As Google unveiled a series of artificial intelligence advancements at its Cloud Next conference, Mistral AI, the rising star in the AI field, launched its latest sparse mixture of experts (SMoE) model, Mixtral 8x22B. Instead of the conventional demo video or blog post typically used by competitors, this Paris-based startup chose an unconventional route by sharing a torrent link on X, allowing users to download and test the new model directly.
This release marks Mistral's third major model introduction in just a few days, following the rollout of GPT-4 Turbo with vision and Gemini 1.5 Pro. Meta also teased the upcoming launch of Llama 3 next month.
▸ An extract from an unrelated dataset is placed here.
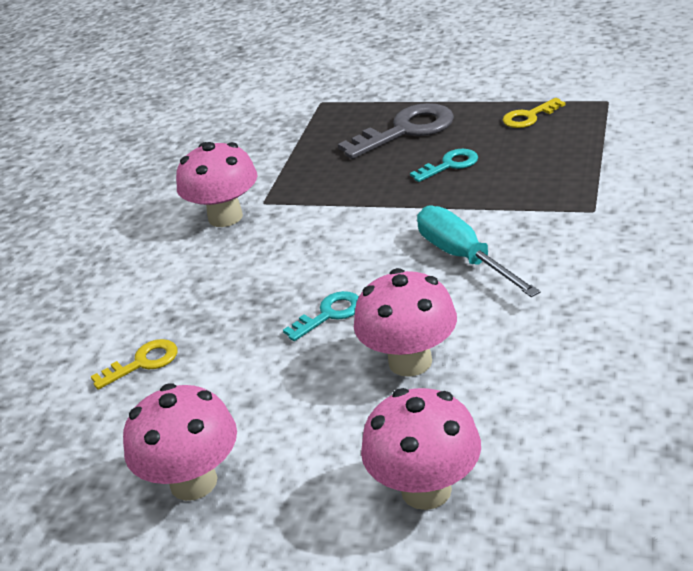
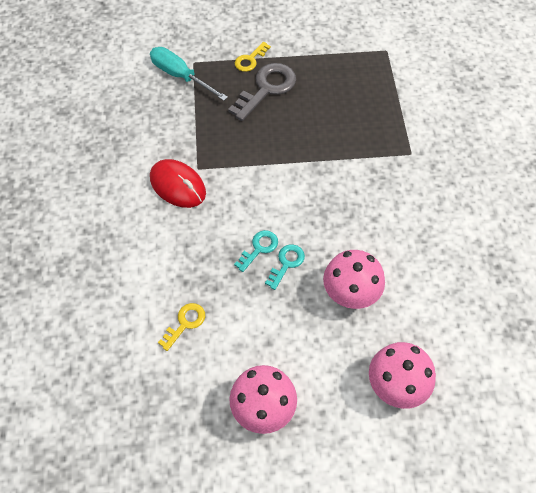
camera: 25 degrees left, 25 degrees up
(225, 217) = (177, 185): pink mushroom -> red mouse
(450, 165) = (309, 120): turquoise key -> turquoise key (259, 248)
(464, 258) = (349, 204): turquoise screwdriver -> turquoise screwdriver (180, 76)
(529, 117) = (342, 69): yellow key -> yellow key (250, 60)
Mistral's torrent file includes four components totaling 262GB, and while detailed capabilities of Mixtral 8x22B are yet to be disclosed, AI enthusiasts expressed excitement over its potential. However, running the model locally could pose challenges. As one Reddit user noted, “When I bought my M1 Max Macbook, I thought 32 GB would be overkill… I never thought my interest in AI would suddenly make that far from enough.”
Shortly after announcing Mixtral 8x22B, Mistral made the model available on Hugging Face for further training and deployment, emphasizing that the pretrained model lacks moderation mechanisms. Together AI has also provided access for users to experiment with it.
Utilizing its sparse MoE approach, Mistral seeks to deliver a powerful combination of specialized models, each tailored to specific tasks for optimized performance and cost efficiency. "At every layer, for every token, a router network selects two of these ‘experts’ to process the token and combines their outputs additively. This method enhances the number of model parameters while managing cost and latency since the model activates only a fraction of total parameters for each token," explains Mistral on its website.
Previously, the company introduced Mixtral 8x7B, featuring 46.7 billion total parameters but using only 12.9 billion per token, allowing for input processing and output generation at the same speed and cost as a 12.9 billion model. In the latest release, Reddit discussions suggest a total of 130 billion parameters, with 38 billion active parameters engaged in token generation, assuming two experts are activated simultaneously.
While the actual performance of Mixtral 8x22B across benchmarks remains to be determined, expectations are high. Users believe it will build upon the success of Mixtral, which outperformed both Meta’s Llama 2 70B and OpenAI’s GPT-3.5 across numerous benchmarks, including GSM-8K and MMLU, while delivering faster inference times.